What to work on>
- A) In the passage on the Miss Poitou-Charentes pageant, transcribe the text beginning at the words "3rd Runner-Up: Michèle" and stopping after the words "Marine Paulais (2022)".
- B) Answer these questions using the passage on the Miss Poitou-Charentes pageant:
(i) On what date was Marine Paulais crowned Miss Poitou-Charentes 2022?
(ii) Since what year have women representing the region competed at Miss France?
(iii) What placement did Marine Clouet achieve?

*** Extract provided ***

Miss Poitou-Charentes is a French beauty pageant which selects a representative for the Miss France national competition from the region of Poitou-Charentes. Women representing the region under various different titles have competed at Miss France since 1957, although the Miss Poitou-Charentes title was not used regularly until 2006.

The current Miss Poitou-Charentes is Marine Paulais, who was crowned Miss Poitou-Charentes 2022 on 30 September 2022. Three women from Poitou-Charentes have been crowned Miss France:
Monique Chiron, who was crowned Miss France 1959, competing as Miss Poitou
Claudine Cassereau, who was crowned Miss France 1971, competing as Miss Poitou, following the resignation of the original winner
Véronique Fagot, who was crowned Miss France 1977, competing as Miss Poitou

Results summary
Miss France: Monique Chiron (1958; Miss Poitou); Véronique Fagot (1976; Miss Poitou)
1st Runner-Up: Monique Boucher (1965; Miss Charente); Béatrice Demiaud (1966; Miss Royan); Nadine Labadie Wolf (1970; Miss Côte de Beauté); Claudine Cassereau (1971; Miss Poitou; later Miss France)
2nd Runner-Up: Marine Clouet (2000; Miss Poitou)
3rd Runner-Up: Michèle Mouix (1966; Miss Aunis)
5th Runner-Up: Mathilde Muller (2008)
Top 12/Top 15: Stéphanie Loizeau (1995); Nancy Bourgeix (1996); Alexandra Bauduin (1997); Andréa Galland (2019); Justine Dubois (2020); Marine Paulais (2022)

*** End of Extract provided ***
*** Data provided ***

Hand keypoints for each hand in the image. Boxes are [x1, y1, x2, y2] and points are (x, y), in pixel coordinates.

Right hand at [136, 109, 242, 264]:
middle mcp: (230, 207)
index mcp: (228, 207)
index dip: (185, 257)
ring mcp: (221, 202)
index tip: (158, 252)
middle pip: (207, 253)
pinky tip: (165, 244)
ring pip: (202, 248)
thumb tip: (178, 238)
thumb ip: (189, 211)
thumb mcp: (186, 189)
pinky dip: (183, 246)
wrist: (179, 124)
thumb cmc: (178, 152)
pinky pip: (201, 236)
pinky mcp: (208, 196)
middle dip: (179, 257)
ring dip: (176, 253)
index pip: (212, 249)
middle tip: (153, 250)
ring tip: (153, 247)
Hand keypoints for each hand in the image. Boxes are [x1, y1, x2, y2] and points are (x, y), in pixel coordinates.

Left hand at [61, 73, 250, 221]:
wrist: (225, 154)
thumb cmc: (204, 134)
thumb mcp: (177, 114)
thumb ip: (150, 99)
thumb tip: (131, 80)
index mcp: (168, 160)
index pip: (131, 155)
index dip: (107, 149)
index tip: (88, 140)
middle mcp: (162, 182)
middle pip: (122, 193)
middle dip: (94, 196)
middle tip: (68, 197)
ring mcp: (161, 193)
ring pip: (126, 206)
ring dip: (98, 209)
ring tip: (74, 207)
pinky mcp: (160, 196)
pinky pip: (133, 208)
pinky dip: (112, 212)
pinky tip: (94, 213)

*** End of Data provided ***

Answers for this exercise>
- A)
3rd Runner-Up: Michèle Mouix (1966; Miss Aunis)
5th Runner-Up: Mathilde Muller (2008)
Top 12/Top 15: Stéphanie Loizeau (1995); Nancy Bourgeix (1996); Alexandra Bauduin (1997); Andréa Galland (2019); Justine Dubois (2020); Marine Paulais (2022)

- B)
(i) 30 September 2022
(ii) 1957
(iii) 2nd Runner-Up